According to Gao, both phone lines of the Jiang family were cut off by Chinese authorities.
Apple Daily learned that Jiang was furious about what had happened, telling a friend that, “I am no longer a member of this rotten army which knowingly violates the constitution. Why is that I cannot even go to my own hospital to see the doctors?”
Jiang is a former president of the 301 General Hospital. He was forced to retire in 1993, after voicing his disapproval of the Chinese regime’s suppression of the Tiananmen democracy protests in 1989.
When the SARS illness began spreading in China in late 2002 and early 2003, Chinese media were ordered by authorities to stop reporting on the epidemic. On April 3, 2003, China’s Minister of Health Zhang Wenkang held a special press conference to announce that Beijing only had 12 cases of SARS, and that the disease “has been brought under effective control.” He encouraged foreigners to attend business meetings and expos in Beijing and the southern province of Guangdong, saying that “Beijing is a safe place to live and visit” and that “daily life in Guangdong is normal.”

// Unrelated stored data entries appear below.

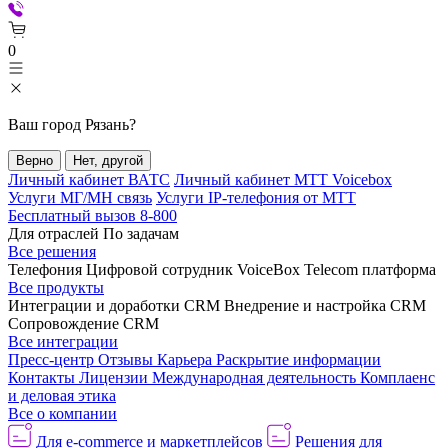
0
Ваш город
Рязань
?
Верно
Нет, другой
Личный кабинет ВАТС
Личный кабинет МТТ Voicebox
Услуги МГ/МН связь
Услуги IP-телефония от МТТ
Бесплатный вызов 8-800
Для отраслей
По задачам
Все решения
Телефония
Цифровой сотрудник VoiceBox
Telecom платформа
Все продукты
Интеграции и доработки CRM
Внедрение и настройка CRM
Сопровождение CRM
Все интеграции
Пресс-центр
Отзывы
Карьера
Раскрытие информации
Контакты
Лицензии
Международная деятельность
Комплаенс
и деловая этика
Все о компании
Для e-commerce и маркетплейсов
Решения для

The following day, Jiang emailed an 800-word letter to state broadcaster Chinese Central Television and the Hong Kong-based Phoenix TV to report information that he collected from hospitals in Beijing. Although neither replied or published his letter, the information was leaked to Western media outlets. A journalist from Time magazine contacted Jiang on April 8 and published his letter that day.

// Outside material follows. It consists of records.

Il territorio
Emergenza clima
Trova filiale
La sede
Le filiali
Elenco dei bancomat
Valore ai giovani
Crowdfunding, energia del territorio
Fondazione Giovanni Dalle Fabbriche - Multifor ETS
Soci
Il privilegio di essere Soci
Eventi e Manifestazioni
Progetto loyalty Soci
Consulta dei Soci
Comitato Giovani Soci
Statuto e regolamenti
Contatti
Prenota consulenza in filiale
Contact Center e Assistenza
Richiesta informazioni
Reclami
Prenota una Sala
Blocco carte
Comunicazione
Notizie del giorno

“I simply couldn’t believe what I was seeing,” Jiang wrote in his e-mail to Chinese media. “All the doctors and nurses who saw yesterday’s news were furious.” Jiang said he learned from medical staff in two of Beijing’s hospitals that there were at least seven deaths and 106 cases of the disease.
After the letter was made known around the world, Beijing’s mayor and the Minister of Health were sacked on April 21. Chinese authorities quickly played the role of “SARS hero,” actively identifying and quarantining SARS patients, while keeping Jiang out of the spotlight.
In February 2004, Jiang decided to take advantage of his position to call attention to the Chinese regime’s abuses. He wrote an open letter to the Chinese Communist Party’s top leadership, pressing them to admit that the Party leadership had made a mistake in its 1989 crackdown of Tiananmen protesters. As then-head of the general surgery department at the 301 Hospital, he personally treated students who were shot by Chinese soldiers on the evening of June 3.
Jiang once said in a Chinese media interview: “After having experienced various political movements in the past 50 years, I deeply feel that we must speak the truth and speak our true mind. Although it is very, very difficult, I must persist in telling the truth.”